Italian sports administrator and gymnast (1940–2024)

Luigi Cimnaghi (10 August 1940 – 22 March 2024) was an Italian sports administrator and gymnast. He competed at the 1964 and 1968 Olympics in all artistic gymnastics events and finished in 4th and 12th place with the Italian team, respectively. His best individual result was 14th place on the parallel bars in 1964. He won gold medals with the Italian team at the 1963 and 1967 Mediterranean Games, as well as four individual medals in 1967: two silvers, on the parallel bars and vault, and two bronze medals, all-around and on the horizontal bar.

After retiring from competitions Cimnaghi worked as a sports administrator.

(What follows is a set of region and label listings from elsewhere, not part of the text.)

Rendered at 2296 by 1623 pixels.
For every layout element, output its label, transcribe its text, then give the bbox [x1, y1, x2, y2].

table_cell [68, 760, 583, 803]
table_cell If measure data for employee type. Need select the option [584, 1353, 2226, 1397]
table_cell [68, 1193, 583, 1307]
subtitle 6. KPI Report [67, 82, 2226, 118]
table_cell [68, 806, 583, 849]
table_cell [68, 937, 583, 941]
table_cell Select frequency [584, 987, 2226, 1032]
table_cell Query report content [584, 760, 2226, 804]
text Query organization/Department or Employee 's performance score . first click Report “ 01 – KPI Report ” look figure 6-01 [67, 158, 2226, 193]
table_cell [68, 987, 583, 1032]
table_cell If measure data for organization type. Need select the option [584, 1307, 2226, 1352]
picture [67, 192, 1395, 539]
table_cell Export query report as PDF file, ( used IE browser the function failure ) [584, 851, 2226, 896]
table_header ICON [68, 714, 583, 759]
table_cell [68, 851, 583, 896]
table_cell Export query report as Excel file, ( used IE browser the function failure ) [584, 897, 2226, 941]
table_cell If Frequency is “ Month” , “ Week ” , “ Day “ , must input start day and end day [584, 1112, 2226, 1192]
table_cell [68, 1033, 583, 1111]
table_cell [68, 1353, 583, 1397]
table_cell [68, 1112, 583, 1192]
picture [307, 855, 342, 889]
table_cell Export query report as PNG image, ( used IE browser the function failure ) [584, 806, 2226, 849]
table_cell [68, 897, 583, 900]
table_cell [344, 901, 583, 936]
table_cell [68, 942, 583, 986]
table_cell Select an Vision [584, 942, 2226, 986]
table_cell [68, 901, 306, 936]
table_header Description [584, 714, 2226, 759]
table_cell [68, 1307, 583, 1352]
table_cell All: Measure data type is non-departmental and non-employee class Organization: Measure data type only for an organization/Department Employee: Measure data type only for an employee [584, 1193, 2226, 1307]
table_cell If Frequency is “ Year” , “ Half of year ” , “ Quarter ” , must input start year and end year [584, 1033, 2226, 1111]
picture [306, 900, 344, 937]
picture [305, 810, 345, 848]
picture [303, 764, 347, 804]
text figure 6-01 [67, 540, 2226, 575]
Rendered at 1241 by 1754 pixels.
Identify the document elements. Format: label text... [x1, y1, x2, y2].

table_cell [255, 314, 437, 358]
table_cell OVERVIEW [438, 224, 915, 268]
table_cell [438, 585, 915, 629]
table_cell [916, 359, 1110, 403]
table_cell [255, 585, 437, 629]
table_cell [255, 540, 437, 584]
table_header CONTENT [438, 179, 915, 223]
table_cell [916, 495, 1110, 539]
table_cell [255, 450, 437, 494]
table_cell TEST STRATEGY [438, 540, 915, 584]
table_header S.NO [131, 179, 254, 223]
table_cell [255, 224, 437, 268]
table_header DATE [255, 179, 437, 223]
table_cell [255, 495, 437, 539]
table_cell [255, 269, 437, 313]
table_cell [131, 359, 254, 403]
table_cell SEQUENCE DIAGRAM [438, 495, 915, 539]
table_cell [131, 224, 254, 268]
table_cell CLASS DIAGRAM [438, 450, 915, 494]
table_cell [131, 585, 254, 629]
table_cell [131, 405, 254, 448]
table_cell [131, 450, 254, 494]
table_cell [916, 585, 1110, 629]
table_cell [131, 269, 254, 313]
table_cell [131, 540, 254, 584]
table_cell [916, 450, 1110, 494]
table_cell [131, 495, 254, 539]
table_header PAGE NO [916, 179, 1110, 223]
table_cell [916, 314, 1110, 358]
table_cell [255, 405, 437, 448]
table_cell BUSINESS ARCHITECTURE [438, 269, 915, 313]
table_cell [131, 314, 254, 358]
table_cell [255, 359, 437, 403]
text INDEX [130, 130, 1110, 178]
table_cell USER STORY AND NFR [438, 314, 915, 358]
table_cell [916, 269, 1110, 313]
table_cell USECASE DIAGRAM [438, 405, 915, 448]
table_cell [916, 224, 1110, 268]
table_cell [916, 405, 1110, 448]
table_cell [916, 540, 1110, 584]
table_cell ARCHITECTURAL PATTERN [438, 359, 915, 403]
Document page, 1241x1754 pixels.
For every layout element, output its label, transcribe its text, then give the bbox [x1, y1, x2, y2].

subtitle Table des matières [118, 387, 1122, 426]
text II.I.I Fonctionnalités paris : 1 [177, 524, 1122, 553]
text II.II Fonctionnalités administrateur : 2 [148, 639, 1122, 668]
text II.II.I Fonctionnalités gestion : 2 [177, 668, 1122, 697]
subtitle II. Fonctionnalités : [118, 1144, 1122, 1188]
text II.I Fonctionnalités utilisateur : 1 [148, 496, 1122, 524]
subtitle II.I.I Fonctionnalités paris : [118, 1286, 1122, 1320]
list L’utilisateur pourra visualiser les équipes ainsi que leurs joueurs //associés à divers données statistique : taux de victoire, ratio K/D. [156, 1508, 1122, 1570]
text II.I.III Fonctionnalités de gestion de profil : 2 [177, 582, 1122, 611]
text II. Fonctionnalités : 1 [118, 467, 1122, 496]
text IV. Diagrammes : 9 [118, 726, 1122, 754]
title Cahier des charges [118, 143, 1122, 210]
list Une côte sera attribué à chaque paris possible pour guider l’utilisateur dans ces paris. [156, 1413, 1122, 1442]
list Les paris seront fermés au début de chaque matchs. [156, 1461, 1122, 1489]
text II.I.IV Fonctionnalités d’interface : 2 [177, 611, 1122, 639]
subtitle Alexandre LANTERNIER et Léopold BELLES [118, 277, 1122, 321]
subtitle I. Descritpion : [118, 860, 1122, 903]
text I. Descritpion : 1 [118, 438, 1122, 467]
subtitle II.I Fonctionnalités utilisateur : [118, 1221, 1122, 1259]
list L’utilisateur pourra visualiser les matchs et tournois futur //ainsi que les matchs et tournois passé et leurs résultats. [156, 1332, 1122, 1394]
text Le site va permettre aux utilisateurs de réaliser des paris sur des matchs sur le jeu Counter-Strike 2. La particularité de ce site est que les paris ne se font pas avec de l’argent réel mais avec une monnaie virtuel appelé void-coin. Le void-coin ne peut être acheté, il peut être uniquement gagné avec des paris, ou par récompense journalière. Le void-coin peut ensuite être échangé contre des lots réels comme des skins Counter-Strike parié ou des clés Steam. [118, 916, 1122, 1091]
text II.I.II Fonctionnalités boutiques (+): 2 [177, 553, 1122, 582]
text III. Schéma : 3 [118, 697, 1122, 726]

As a member of the European Union of Gymnastics he oversaw international junior competitions from 1984 to 1989. In 1988 he served as the chef de mission with the Italian Paralympic Team at the Nagano Winter Olympics, and in 1999-2004 worked as the manager of the Stadio Olimpico in Rome. Cimnaghi was a member of the organizing committees of the 1981 European Men's Artistic Gymnastics Championships, 1998 FEI World Equestrian Games, 2006 Winter Olympics and 2009 Mediterranean Games. Cimnaghi died on 22 March 2024, at the age of 83.